The Commerce Department reported this morning that sales for U.S. wholesalers rose for the first time in eight months, contributing to a record drop in inventories. Sales rose 0.6% while inventory levels fell by 1.5% -- the biggest one month decline for wholesale inventories since records began in 1992. At the current sales pace, it would take 1.31 months for distributors to deplete inventory on hand. The sharp reduction in stockpiles means that a small increase in the pace of sales will generate a significant increase in the size of manufacturing and supplier orders - a major required cog in the machinery of economic recovery. While this data means nothing in terms of its impact on today's rate sheets - you can bet mortgage investors will begin to pay closer attention to this data series in the coming months.
In a separate report the Mortgage Bankers of America said the pace of mortgage applications rose last week, lead by demand for home purchase loans. For the week ended April 3rd the MBA's overall index of mortgage applications, which includes both requests for purchase and refinance loans, increased 4.7%. The purchase component of the overall index was up 11.1% while the refinance component posted an increase of 3.2%. The MBA said borrowing cost on 30-year fixed rate mortgages, excluding fees, averaged 4.73%, up 0.12 percentage points from the record low the previous week -- but well below the 5.78% that was recorded during this same week one-year ago.
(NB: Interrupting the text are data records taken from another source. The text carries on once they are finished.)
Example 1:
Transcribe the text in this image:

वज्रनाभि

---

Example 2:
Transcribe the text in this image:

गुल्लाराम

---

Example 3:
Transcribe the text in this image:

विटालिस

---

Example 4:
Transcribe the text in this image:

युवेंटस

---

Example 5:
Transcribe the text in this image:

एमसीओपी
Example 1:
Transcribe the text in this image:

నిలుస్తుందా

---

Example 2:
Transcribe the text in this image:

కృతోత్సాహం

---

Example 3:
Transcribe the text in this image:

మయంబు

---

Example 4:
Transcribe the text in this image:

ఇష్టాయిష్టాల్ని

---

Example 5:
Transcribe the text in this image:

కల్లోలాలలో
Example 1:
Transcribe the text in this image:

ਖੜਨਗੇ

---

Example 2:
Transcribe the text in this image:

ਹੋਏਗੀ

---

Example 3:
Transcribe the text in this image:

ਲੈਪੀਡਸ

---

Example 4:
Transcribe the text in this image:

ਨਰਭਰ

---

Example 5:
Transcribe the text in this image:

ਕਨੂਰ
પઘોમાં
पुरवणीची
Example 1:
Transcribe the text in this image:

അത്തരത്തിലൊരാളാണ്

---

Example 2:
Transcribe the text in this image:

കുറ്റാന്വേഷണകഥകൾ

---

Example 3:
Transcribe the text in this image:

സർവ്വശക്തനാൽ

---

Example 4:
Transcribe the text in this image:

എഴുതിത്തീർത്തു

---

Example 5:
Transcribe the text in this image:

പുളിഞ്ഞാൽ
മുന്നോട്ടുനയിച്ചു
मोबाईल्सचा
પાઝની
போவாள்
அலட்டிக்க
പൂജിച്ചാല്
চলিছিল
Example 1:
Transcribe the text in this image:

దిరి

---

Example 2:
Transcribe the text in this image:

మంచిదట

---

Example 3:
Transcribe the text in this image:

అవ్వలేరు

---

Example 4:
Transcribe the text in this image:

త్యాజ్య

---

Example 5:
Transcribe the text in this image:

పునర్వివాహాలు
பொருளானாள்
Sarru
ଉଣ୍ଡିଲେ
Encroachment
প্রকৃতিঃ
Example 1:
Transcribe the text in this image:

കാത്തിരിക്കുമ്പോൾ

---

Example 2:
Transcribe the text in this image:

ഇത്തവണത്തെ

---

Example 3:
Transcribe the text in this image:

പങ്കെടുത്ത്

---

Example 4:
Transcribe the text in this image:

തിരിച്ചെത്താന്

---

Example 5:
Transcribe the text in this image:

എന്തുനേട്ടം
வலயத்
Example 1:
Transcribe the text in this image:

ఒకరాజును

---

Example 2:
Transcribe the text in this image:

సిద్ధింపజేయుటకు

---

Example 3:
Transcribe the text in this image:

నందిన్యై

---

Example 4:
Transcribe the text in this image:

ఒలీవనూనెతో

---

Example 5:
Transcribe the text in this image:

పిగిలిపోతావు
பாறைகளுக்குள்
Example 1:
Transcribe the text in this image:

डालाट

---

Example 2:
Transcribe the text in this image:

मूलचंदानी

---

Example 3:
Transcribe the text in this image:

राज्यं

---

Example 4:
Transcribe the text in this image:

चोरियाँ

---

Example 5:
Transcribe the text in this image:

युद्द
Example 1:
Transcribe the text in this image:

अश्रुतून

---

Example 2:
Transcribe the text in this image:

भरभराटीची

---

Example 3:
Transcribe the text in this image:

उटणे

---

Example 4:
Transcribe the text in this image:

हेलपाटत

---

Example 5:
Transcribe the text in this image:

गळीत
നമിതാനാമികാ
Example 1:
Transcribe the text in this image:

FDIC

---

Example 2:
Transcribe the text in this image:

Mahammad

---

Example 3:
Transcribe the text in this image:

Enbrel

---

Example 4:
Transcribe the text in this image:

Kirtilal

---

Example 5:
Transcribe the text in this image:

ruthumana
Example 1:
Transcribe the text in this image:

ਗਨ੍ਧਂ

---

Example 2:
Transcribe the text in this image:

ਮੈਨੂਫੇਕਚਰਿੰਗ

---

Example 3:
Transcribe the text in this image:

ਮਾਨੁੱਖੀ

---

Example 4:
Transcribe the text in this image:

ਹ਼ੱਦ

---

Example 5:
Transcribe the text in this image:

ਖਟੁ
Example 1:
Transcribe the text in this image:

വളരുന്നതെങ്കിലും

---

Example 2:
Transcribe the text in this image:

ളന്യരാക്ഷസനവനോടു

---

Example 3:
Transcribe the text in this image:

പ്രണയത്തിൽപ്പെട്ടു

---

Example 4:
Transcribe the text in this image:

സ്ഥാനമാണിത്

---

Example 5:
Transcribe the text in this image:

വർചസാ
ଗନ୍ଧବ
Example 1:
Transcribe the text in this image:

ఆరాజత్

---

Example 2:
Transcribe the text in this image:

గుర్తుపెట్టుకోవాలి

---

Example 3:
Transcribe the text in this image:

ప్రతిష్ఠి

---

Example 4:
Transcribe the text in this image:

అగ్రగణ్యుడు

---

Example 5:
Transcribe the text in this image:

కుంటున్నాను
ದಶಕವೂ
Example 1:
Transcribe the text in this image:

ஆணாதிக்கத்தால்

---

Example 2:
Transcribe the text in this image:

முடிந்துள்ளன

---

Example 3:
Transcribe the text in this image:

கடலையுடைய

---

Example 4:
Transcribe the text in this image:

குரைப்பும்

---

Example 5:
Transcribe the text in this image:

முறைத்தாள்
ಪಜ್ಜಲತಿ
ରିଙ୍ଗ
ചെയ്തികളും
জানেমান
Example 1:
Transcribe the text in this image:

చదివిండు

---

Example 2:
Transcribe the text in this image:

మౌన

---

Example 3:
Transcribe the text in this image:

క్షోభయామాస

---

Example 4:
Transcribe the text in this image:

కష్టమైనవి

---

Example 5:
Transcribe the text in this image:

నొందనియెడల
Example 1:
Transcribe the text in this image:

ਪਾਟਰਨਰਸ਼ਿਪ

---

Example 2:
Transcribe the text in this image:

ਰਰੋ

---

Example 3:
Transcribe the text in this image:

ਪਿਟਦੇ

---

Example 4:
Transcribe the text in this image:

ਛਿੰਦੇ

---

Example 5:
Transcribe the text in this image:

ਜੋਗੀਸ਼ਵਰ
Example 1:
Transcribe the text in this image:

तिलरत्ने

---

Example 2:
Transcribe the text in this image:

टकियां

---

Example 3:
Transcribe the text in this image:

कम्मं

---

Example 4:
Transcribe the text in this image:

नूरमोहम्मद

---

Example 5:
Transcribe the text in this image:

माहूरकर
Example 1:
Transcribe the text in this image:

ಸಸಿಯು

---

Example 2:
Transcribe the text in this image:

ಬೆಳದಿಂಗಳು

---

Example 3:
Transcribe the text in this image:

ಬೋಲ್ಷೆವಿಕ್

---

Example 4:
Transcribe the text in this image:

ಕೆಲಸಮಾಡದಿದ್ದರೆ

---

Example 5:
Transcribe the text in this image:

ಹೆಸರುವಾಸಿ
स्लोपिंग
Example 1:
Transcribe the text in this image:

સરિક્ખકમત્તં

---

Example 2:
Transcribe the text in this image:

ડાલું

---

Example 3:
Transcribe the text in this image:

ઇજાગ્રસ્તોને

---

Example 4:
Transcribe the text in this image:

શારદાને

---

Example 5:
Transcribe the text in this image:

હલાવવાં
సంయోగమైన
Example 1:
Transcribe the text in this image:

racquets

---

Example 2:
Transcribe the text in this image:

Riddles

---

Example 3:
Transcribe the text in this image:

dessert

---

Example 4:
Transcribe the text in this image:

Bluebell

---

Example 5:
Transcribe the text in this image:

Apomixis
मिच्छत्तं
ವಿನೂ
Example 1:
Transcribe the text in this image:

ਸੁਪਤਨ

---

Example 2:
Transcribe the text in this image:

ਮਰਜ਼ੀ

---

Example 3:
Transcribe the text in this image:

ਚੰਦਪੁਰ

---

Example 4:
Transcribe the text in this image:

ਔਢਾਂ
On a year-over-year basis mortgage applications are up 72.4%.
Uncle Sam will be in the credit market today looking to borrow $38 billion in the form of three-year notes. This offering should be well bid and should therefore create little, if any noticeable impact on mortgage interest rates. The Treasury auction will conclude at 1:00 p.m. ET.
Still to come at 2:00 p.m. ET today will be the release of the minutes from the Federal Open Market Committee March meeting. Investors will peruse this document looking for further insight into central bankers' decision to directly purchase $300 billion of Treasury obligations and to add an additional $750 billion to their available funds to purchase mortgage-backed securities. It is highly unlikely anything contained in this document will catch market participants by surprise. Look for this event to have no perceptible impact on the current trend trajectory of mortgage interest rates.